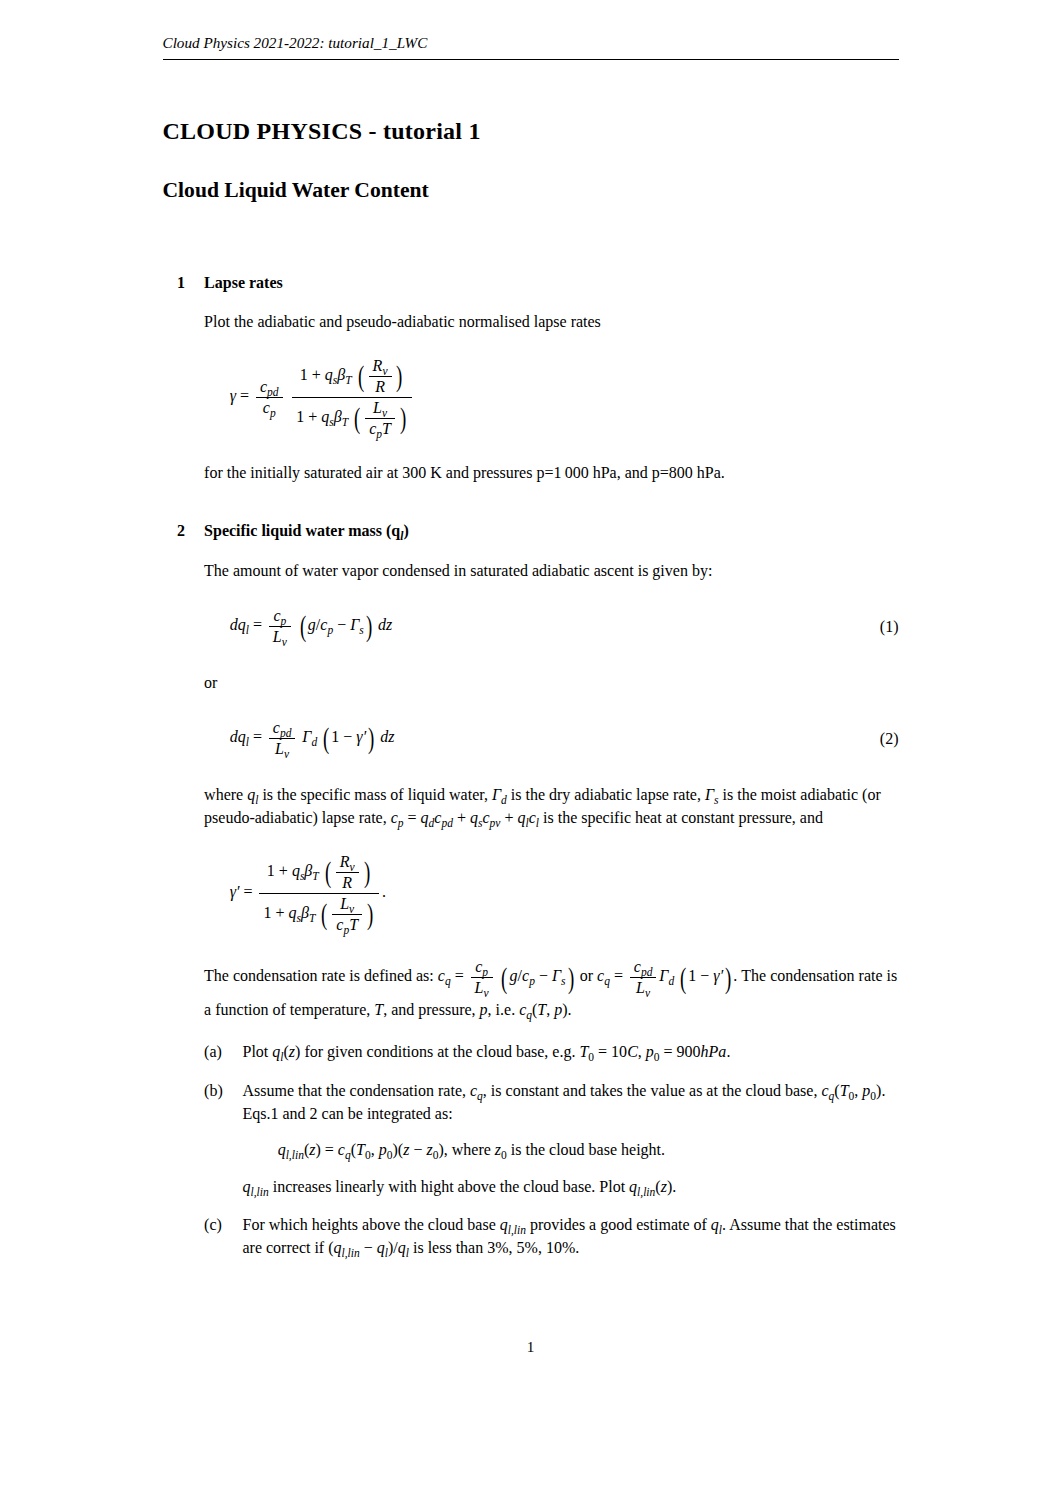Cloud Physics 2021-2022: tutorial_1_LWC
CLOUD PHYSICS - tutorial 1
Cloud Liquid Water Content
Lapse rates
Plot the adiabatic and pseudo-adiabatic normalised lapse rates
γ = cpd cp 1 + qsβT (Rv R) 1 + qsβT (Lv cpT)
for the initially saturated air at 300 K and pressures p=1 000 hPa, and p=800 hPa.
Specific liquid water mass (ql)
The amount of water vapor condensed in saturated adiabatic ascent is given by:
dql = cp Lv (g/cp − Γs) dz
(1)
or
dql = cpd Lv Γd (1 − γ′) dz
(2)
where ql is the specific mass of liquid water, Γd is the dry adiabatic lapse rate, Γs is the moist adiabatic (or pseudo-adiabatic) lapse rate, cp = qdcpd + qscpv + qlcl is the specific heat at constant pressure, and
γ′ = 1 + qsβT (Rv R) 1 + qsβT (Lv cpT) .
The condensation rate is defined as: cq = cp Lv (g/cp − Γs) or cq = cpd Lv Γd (1 − γ′). The condensation rate is a function of temperature, T, and pressure, p, i.e. cq(T, p).
Plot ql(z) for given conditions at the cloud base, e.g. T0 = 10C, p0 = 900hPa.
Assume that the condensation rate, cq, is constant and takes the value as at the cloud base, cq(T0, p0). Eqs.1 and 2 can be integrated as:
ql,lin(z) = cq(T0, p0)(z − z0), where z0 is the cloud base height.
ql,lin increases linearly with hight above the cloud base. Plot ql,lin(z).
For which heights above the cloud base ql,lin provides a good estimate of ql. Assume that the estimates are correct if (ql,lin − ql)/ql is less than 3%, 5%, 10%.
1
········
| Exercise directions |
From the entries above, give again exactly the lines running from the line with "The amount of" to the line with "Plot ql(z) for"; include both of those lines.

| Written response |
The amount of water vapor condensed in saturated adiabatic ascent is given by:
dql = cp Lv (g/cp − Γs) dz
(1)
or
dql = cpd Lv Γd (1 − γ′) dz
(2)
where ql is the specific mass of liquid water, Γd is the dry adiabatic lapse rate, Γs is the moist adiabatic (or pseudo-adiabatic) lapse rate, cp = qdcpd + qscpv + qlcl is the specific heat at constant pressure, and
γ′ = 1 + qsβT (Rv R) 1 + qsβT (Lv cpT) .
The condensation rate is defined as: cq = cp Lv (g/cp − Γs) or cq = cpd Lv Γd (1 − γ′). The condensation rate is a function of temperature, T, and pressure, p, i.e. cq(T, p).
Plot ql(z) for given conditions at the cloud base, e.g. T0 = 10C, p0 = 900hPa.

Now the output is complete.